- _CHECK YOUR UNDERSTANDING_:
1. According to the Arbutus command list, how does CLASSIFY total a table on a key field without arranging the table first?
2. Write the next part of the Arbutus command list, picking up after its last sentence.

- _DOCUMENT EXTRACT_:
====

The Arbutus technology contains a wide variety of commands specifically designed for data analysis and manipulation. Commands include:
Data Output Commands
- REPORT - provides for basic reporting, with automatic formatting
- EXPORT - creates data in most popular PC-based formats
Data Manipulation Commands
- EXTRACT - creates a subset of a table, not unlike SELECT WHERE
- SUMMARIZE - creates subtotals by key value, not unlike GROUP BY
- INDEX - logically re-arranges the data, based on one or more keys
- SORT - creates a physically re-arranged copy the data, based on one or more keys
- RELATION - allows multiple files to be connected in a “star schema” style
- JOIN - combines two dissimilar files based on common key(s)
- MERGE - combines two files with identical structures, based on common key(s)
- SAMPLE - creates a statistical subset of a table
Data Analysis Commands
- CLASSIFY - one of the most powerful analytic commands in the Arbutus command set. It allows a table to be grouped and totaled on a key field, even when the table is not physically arranged in that order. It does this without arranging the table first, by maintaining the totals independently from the file. The result is most Sort/Summarize operations can be replaced by a simple Classify.

====

- _DATASET ENTRIES_:
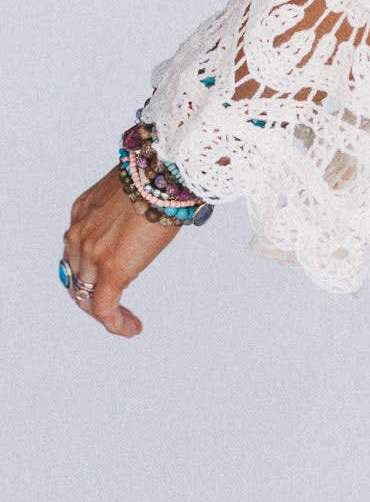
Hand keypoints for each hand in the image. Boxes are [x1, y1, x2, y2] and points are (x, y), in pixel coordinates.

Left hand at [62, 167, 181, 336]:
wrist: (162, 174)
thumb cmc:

====

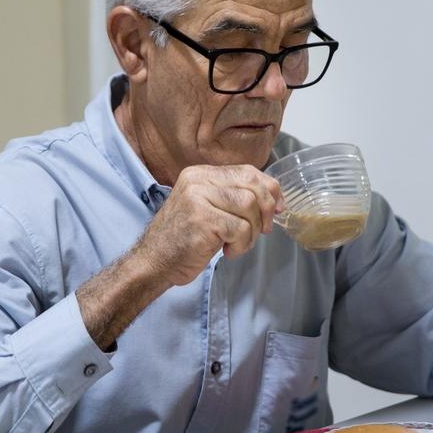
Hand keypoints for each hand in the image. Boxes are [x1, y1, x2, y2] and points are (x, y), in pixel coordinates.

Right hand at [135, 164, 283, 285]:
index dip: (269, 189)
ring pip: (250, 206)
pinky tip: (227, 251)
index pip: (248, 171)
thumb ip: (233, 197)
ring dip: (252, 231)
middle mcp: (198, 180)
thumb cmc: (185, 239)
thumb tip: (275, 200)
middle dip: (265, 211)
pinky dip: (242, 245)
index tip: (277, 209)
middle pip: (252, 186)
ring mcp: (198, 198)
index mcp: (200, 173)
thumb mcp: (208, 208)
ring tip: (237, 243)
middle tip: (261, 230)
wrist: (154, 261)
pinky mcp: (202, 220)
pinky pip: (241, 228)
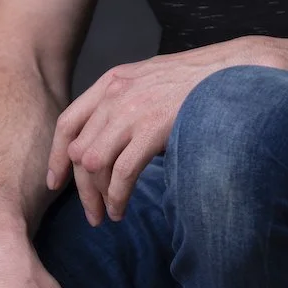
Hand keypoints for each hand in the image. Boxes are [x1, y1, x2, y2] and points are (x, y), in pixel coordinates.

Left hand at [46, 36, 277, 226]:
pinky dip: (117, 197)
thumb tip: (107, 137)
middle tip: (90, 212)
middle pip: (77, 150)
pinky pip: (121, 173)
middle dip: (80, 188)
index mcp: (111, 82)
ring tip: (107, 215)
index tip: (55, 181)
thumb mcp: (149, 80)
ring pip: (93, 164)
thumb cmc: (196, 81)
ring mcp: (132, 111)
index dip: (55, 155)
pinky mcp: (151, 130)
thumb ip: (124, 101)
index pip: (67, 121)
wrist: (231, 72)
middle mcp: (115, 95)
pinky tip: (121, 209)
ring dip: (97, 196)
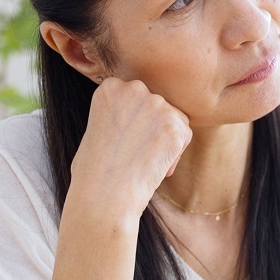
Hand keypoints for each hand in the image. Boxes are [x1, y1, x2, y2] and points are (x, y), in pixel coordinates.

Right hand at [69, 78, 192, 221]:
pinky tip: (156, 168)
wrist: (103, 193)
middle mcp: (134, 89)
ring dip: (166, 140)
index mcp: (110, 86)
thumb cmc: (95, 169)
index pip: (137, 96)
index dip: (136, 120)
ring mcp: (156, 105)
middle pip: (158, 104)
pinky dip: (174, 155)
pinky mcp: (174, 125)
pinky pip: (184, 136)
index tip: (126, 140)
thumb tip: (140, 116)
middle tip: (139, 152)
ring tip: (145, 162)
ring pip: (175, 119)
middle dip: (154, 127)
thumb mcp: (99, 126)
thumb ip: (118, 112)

====

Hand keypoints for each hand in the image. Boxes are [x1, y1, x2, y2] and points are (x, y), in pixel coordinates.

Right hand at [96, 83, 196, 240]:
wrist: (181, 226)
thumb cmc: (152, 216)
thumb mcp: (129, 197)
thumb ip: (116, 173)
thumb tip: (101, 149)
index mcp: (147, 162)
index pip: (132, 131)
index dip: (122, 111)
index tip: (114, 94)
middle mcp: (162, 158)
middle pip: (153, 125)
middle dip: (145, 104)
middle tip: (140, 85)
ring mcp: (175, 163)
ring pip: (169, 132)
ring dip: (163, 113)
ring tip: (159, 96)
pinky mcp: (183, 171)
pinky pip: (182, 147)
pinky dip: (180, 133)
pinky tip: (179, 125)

====

- _ANSWERS BELOW_:
1. It maintains the totals independently from the file.

2.
- CROSSTABULATE - extends CLASSIFY to a two-dimensional slice, without sorting
- COUNT - determines the number of rows that match any criteria
- TOTAL - accumulate numeric column(s) that match any criteria
- STATISTICS - provides an overview of numeric column(s)
- STRATIFY - determines the distribution of values for numeric column(s)
- AGE - provides distribution information based on dates
- BENFORD - provides a specialized statistical analysis of the data
- SEQUENCE - confirms that a table is arranged in the order it is expected to be
- GAPS - identifies any gaps in sequences that are expected to be complete
- DUPLICATES - identifies any duplicates in sequences that are expected to be unique values
- VERIFY - tests for physical data corruption in source files
.